Everybody except for me.

I listen and wait. I want to walk in just as their fight is ending. I want to confront her at the moment when she thinks she’s in the clear. If this were a movie, I wouldn’t be doing any of this. I’d be investigating first. I’d hide in the back seat of her car under a blanket when she leaves for work tomorrow to see where she’s really going and what she’s really doing. I’d follow her to her hideout. Discover what her master plan is, because there must be some plan. You don’t just replace a person for no reason. A lot of work had to go into this insanity. If this were a movie, I’d listen in as she talks to her accomplice or I’d hack into her computer. Do lots of stuff to stretch the suspense out for a couple hours before the climactic battle at the end. Movies need to be dragged out because people pay twelve bucks to see them. They need action and suspense. But in real life, I think it’s fine to skip all that nonsense and just get to the end. Pod person or no pod person, this is real life, and I need to know what the hell is going on.

“Do they fight a lot?”

The voice startles me so badly that I scream. It’s Sarah’s voice, but for some reason my first thought is that it’s my father’s voice. Then I think it must be the voice inside my head. Those two thoughts crash into each other as I scream, even though I know at the same time that it’s Sarah’s voice.
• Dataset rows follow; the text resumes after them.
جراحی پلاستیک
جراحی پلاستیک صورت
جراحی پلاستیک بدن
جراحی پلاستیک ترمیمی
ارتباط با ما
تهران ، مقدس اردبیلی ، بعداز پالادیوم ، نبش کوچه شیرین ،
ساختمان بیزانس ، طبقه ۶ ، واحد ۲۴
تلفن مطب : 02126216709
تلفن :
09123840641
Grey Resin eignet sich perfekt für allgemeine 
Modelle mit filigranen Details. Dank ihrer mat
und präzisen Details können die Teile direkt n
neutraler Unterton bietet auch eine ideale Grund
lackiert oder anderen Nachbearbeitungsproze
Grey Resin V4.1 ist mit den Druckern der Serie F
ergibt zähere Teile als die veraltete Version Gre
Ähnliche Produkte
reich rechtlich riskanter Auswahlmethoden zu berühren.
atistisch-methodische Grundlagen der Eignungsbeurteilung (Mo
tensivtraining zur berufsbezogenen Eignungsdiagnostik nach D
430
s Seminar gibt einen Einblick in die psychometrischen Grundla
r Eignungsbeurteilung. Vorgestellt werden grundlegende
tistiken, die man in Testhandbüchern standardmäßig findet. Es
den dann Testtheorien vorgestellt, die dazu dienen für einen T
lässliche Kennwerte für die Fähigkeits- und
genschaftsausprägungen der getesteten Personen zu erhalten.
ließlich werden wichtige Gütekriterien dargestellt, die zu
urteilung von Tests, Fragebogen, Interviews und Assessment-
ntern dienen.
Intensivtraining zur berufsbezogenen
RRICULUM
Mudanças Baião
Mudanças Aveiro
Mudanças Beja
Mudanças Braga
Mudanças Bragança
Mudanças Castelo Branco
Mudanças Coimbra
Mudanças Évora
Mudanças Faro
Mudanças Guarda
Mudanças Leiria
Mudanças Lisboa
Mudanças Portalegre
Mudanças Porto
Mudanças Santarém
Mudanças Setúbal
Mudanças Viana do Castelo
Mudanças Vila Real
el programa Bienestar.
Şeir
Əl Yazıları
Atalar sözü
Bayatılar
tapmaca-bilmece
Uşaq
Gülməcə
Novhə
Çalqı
I spin around and see Sarah’s face. My scream has frightened her, too. Her hands are covering her mouth. Her eyes are wide. They’re beautiful. It’s the first time I notice that a girl’s eyes can be beautiful. Brown and perfect.

“I’m so sorry,” she says. She reaches out and puts her hand on my shoulder. She squeezes. “Geez, are you okay?”

“I’m fine,” I say. “You just startled me.”

She doesn’t say anything. She just stares. Her hand is still squeezing my shoulder. She’s the same age as me and almost as tall as me, but her hand feels so small on my shoulder. She still doesn’t say anything. Just stares at me wide-eyed.

“Okay,” I say, finally filling the silence. “You’ve heard me scream like a little girl. That makes us best friends now. It’s a rule.”

I hate the words as they come out of my mouth. They sound so stupid. I sound so stupid. But then Sarah smiles. Then she laughs.

I feel like a genius.

“It was a good scream,” she says. “Good enough for the movies.”